• WORKING DATA:
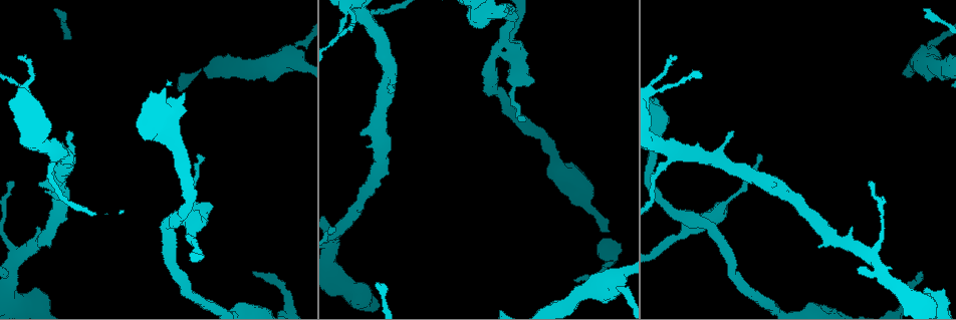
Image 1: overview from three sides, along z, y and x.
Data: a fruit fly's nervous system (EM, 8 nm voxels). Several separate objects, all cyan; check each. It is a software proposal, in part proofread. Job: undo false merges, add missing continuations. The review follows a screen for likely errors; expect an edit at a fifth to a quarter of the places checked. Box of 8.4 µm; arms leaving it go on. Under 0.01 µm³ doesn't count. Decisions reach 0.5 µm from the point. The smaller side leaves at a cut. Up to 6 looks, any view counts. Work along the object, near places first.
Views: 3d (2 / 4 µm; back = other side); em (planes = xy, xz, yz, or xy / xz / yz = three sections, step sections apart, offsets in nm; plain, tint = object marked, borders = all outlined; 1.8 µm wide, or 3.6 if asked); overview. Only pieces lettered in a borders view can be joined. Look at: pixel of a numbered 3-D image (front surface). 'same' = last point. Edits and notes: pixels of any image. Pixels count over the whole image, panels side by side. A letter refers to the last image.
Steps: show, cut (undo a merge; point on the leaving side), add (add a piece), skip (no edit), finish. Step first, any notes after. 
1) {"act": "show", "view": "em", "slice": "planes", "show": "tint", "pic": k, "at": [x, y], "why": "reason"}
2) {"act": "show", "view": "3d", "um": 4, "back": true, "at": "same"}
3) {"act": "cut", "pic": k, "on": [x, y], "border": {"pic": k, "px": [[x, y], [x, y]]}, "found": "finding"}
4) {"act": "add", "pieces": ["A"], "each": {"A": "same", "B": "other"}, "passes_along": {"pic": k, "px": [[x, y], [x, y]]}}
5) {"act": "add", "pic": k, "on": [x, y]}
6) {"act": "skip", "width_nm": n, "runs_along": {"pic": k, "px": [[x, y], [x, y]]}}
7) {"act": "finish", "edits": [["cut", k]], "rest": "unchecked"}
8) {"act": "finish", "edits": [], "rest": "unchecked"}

{"act": "show", "view": "3d", "um": 2, "pic": 1, "at": [501, 43], "why": "sharp bend"}

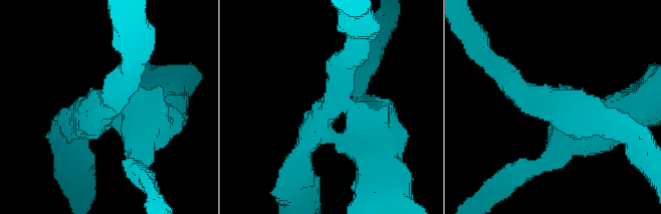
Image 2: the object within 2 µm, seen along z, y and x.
{"act": "show", "view": "em", "slice": "yz", "step": 8, "show": "tint", "pic": 2, "at": [558, 103], "arms": 4}

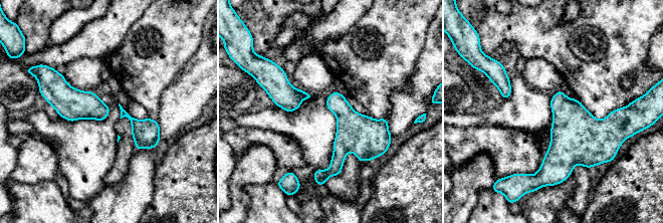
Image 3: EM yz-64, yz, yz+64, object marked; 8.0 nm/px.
{"act": "show", "view": "em", "slice": "planes", "show": "borders", "at": "same", "why": "another direction"}

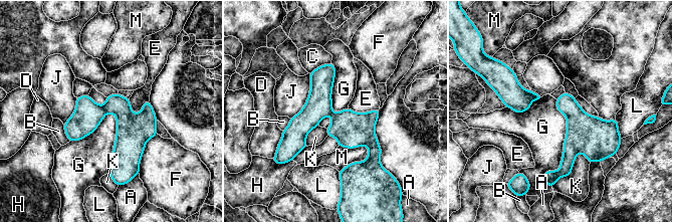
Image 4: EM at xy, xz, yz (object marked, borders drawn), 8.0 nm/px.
{"act": "cut", "pic": 4, "on": [130, 128], "each": {"A": "other", "B": "other", "C": "other", "D": "other", "E": "other", "F": "other", "G": "other", "H": "other", "J": "other", "K": "other", "L": "other", "M": "other"}, "border": {"pic": 4, "px": [[102, 105], [106, 113]]}, "found": "two cells meet here"}

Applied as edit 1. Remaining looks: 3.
{"act": "show", "view": "em", "slice": "planes", "show": "borders", "pic": 1, "at": [18, 84], "why": "thin neck"}

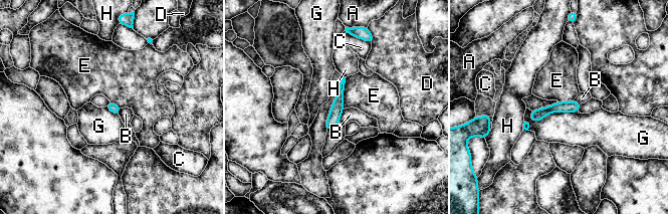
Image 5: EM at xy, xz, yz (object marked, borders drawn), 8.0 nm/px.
{"act": "skip", "width_nm": 80, "each": {"A": "other", "B": "other", "C": "other", "D": "other", "E": "other", "G": "other", "H": "other"}, "border": {"pic": 5, "px": [[346, 77], [343, 109]]}, "found": "one cell here"}

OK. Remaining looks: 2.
{"act": "finish", "edits": [["cut", 4]], "rest": "unchecked"}

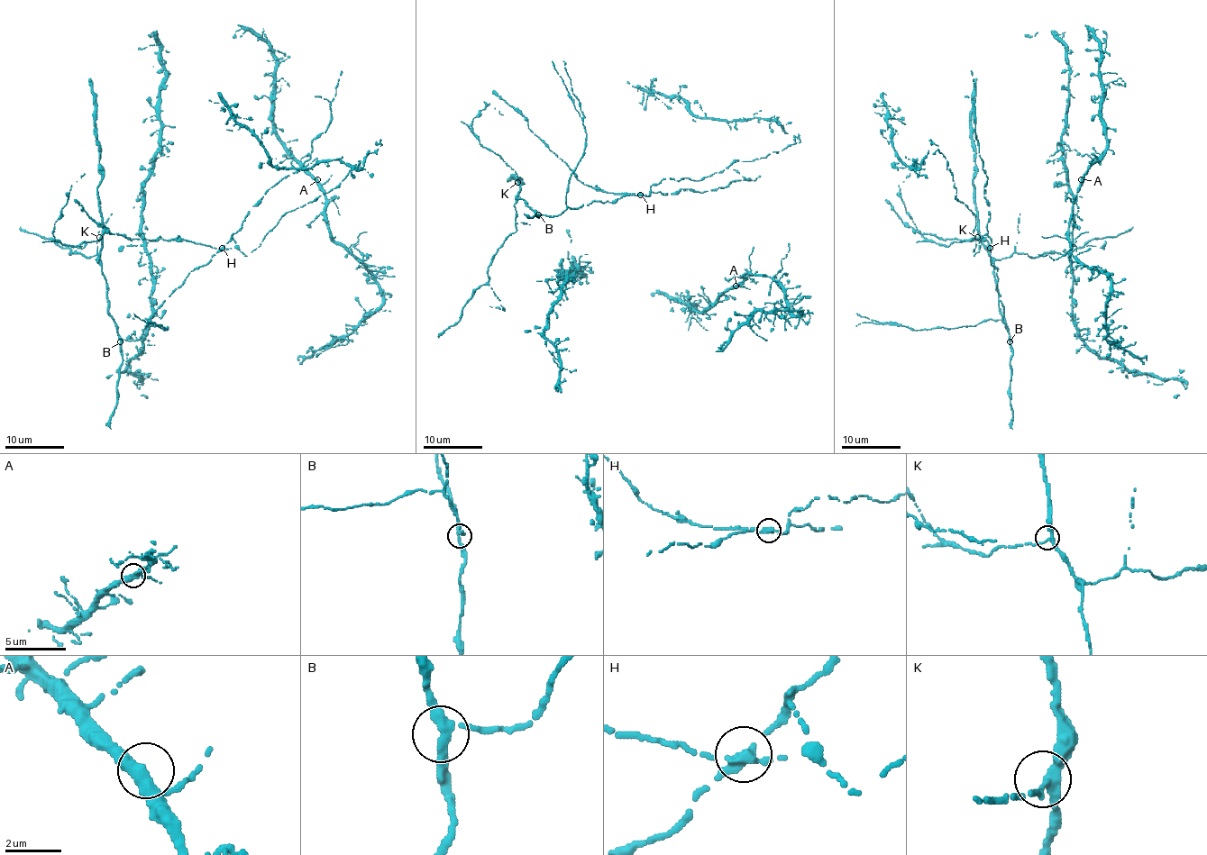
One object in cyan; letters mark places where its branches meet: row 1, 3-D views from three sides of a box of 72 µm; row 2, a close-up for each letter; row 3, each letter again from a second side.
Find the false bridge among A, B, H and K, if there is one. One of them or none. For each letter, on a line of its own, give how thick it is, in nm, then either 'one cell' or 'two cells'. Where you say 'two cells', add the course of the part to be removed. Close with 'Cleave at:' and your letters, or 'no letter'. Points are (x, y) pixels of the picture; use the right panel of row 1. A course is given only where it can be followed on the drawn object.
A: 340 nm | one cell
B: 240 nm | one cell
H: 280 nm | two cells | (990, 248), (986, 241), (973, 237), (962, 241), (939, 239), (929, 233), (920, 234), (907, 225), (886, 199)
K: 280 nm | one cell
Cleave at: H

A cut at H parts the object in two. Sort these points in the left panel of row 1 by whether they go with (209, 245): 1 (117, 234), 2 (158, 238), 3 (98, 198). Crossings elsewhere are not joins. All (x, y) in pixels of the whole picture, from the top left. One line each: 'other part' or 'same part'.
1: same part
2: same part
3: other part

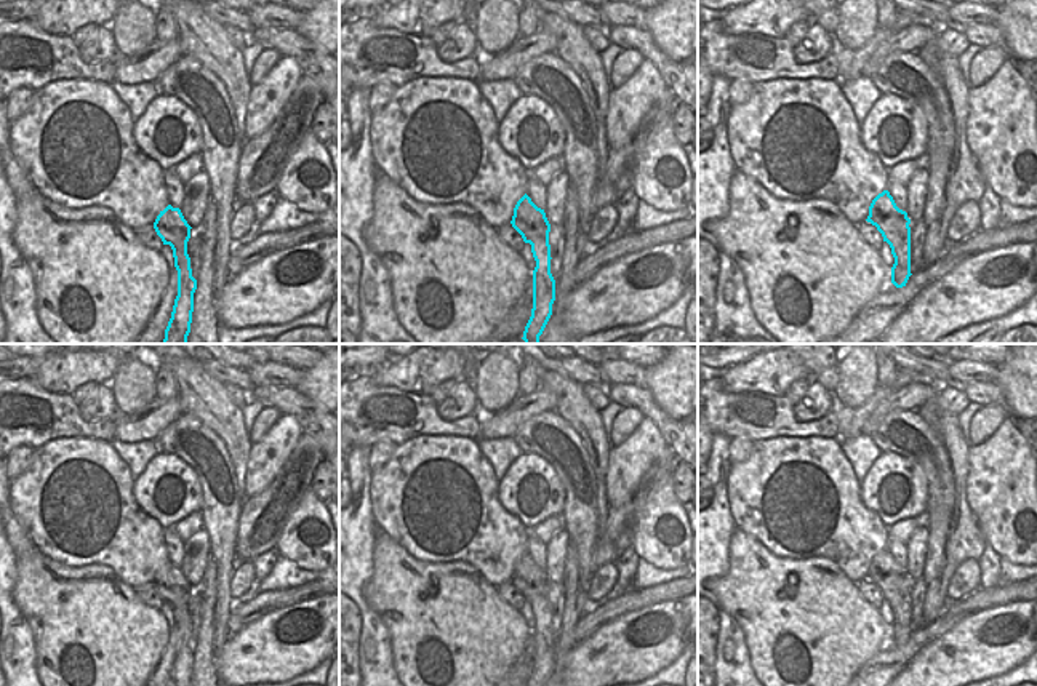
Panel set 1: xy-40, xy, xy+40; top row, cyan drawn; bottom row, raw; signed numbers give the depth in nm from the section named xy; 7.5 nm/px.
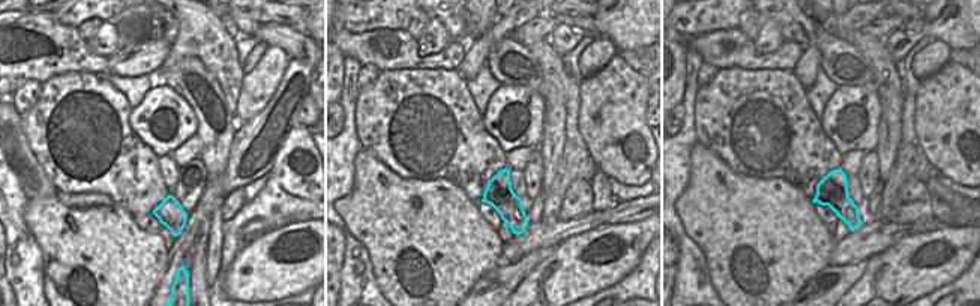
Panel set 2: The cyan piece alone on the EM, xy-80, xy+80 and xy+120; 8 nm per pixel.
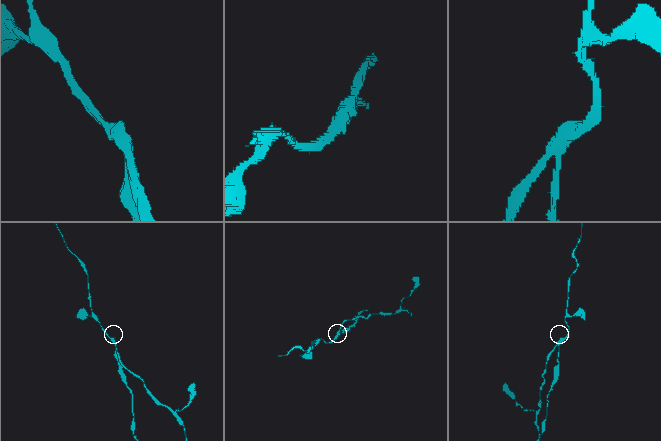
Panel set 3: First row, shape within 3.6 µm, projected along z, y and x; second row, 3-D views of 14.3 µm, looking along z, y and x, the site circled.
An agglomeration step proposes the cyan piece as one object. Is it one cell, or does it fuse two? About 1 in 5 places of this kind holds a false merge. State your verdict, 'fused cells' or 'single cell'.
fused cells

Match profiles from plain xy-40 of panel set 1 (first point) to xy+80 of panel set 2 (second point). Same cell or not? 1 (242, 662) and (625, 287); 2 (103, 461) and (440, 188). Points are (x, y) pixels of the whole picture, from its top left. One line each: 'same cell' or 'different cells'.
1: different cells
2: different cells

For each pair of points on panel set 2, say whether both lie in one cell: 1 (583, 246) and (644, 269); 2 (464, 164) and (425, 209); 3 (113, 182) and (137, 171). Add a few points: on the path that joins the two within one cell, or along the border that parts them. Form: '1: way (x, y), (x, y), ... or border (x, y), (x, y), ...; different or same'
1: border (646, 248), (638, 264), (608, 287); different
2: border (414, 177), (423, 180), (447, 179), (476, 203); different
3: way (119, 176), (123, 171), (131, 171); same

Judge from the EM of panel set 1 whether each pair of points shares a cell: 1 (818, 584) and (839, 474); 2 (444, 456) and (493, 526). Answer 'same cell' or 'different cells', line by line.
1: different cells
2: same cell

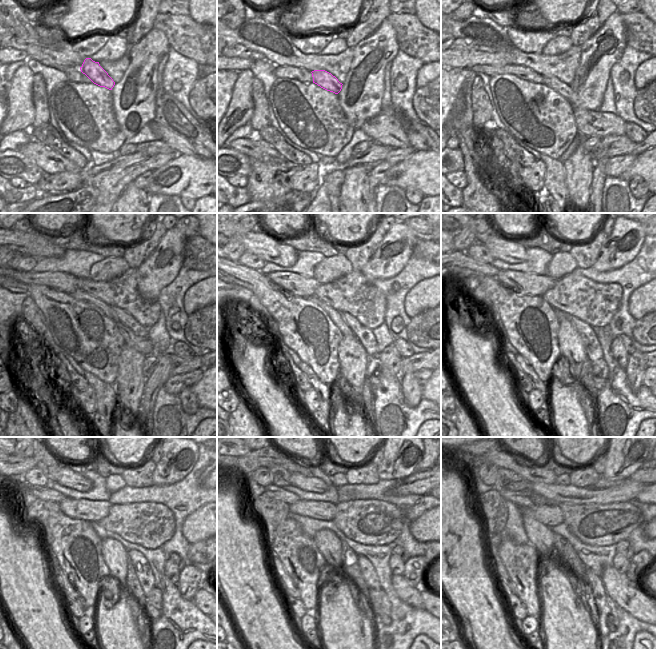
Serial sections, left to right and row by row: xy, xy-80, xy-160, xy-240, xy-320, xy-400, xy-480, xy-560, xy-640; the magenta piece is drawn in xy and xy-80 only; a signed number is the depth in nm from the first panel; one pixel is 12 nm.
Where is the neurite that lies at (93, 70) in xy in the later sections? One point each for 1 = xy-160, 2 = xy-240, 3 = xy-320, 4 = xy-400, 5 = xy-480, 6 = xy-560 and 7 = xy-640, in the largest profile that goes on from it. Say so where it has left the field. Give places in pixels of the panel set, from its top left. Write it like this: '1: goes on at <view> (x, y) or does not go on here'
1: goes on at xy-160 (565, 90)
2: goes on at xy-240 (123, 316)
3: goes on at xy-320 (365, 335)
4: goes on at xy-400 (594, 351)
5: goes on at xy-480 (141, 566)
6: goes on at xy-560 (368, 572)
7: goes on at xy-640 (598, 594)

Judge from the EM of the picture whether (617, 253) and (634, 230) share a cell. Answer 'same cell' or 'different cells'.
same cell

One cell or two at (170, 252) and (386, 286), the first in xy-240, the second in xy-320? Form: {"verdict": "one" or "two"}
{"verdict": "two"}

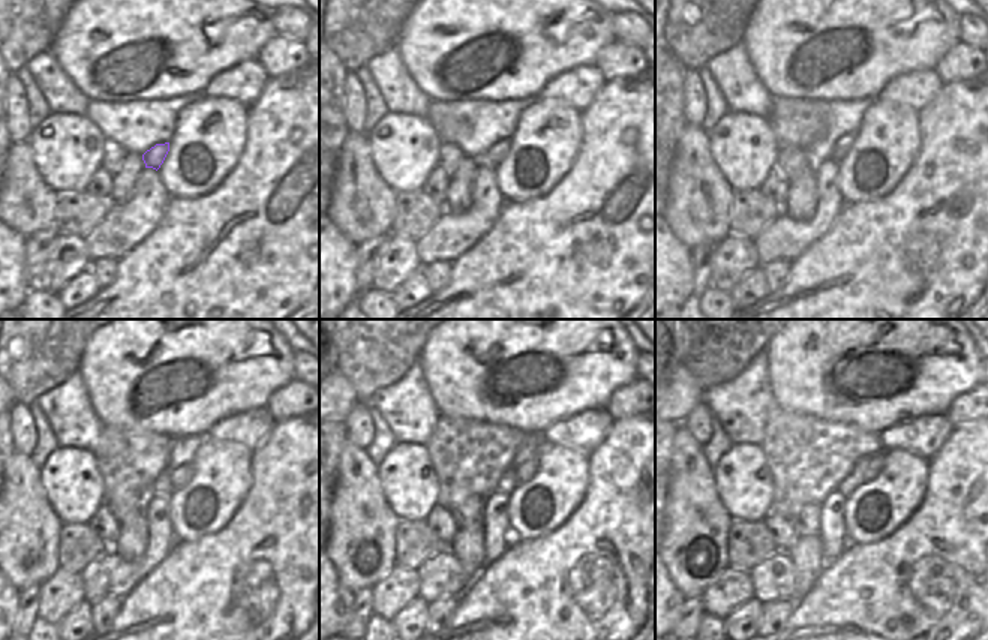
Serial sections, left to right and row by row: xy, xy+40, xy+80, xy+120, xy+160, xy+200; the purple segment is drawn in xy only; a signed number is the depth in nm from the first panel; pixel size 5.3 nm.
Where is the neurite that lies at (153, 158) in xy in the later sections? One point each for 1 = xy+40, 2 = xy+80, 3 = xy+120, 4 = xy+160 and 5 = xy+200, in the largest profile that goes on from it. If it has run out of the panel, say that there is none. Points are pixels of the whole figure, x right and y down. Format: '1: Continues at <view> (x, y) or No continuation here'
1: Continues at xy+40 (499, 150)
2: Continues at xy+80 (843, 146)
3: Continues at xy+120 (182, 475)
4: Continues at xy+160 (526, 471)
5: Continues at xy+200 (868, 466)

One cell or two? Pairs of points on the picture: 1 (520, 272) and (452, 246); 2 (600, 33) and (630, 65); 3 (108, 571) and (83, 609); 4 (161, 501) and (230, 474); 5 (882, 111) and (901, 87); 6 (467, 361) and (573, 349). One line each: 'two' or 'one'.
1: two
2: two
3: two
4: two
5: two
6: one

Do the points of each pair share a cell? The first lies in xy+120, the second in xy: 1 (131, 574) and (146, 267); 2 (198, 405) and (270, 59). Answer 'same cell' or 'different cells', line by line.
1: different cells
2: different cells

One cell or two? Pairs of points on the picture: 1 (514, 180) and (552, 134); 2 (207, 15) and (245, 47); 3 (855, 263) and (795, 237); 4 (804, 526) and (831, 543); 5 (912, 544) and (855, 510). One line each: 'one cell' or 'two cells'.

• GOAL OF THE EXERCISE: The images in the entries above should be left out; please reproduce exactly the lines from the first through the one containing "Data: a fruit".

• RESULT OF THE EXERCISE:
Image 1: overview from three sides, along z, y and x.
Data: a fruit fly's nervous system (EM, 8 nm voxels). Several separate objects, all cyan; check each. It is a software proposal, in part proofread. Job: undo false merges, add missing continuations. The review follows a screen for likely errors; expect an edit at a fifth to a quarter of the places checked. Box of 8.4 µm; arms leaving it go on. Under 0.01 µm³ doesn't count. Decisions reach 0.5 µm from the point. The smaller side leaves at a cut. Up to 6 looks, any view counts. Work along the object, near places first.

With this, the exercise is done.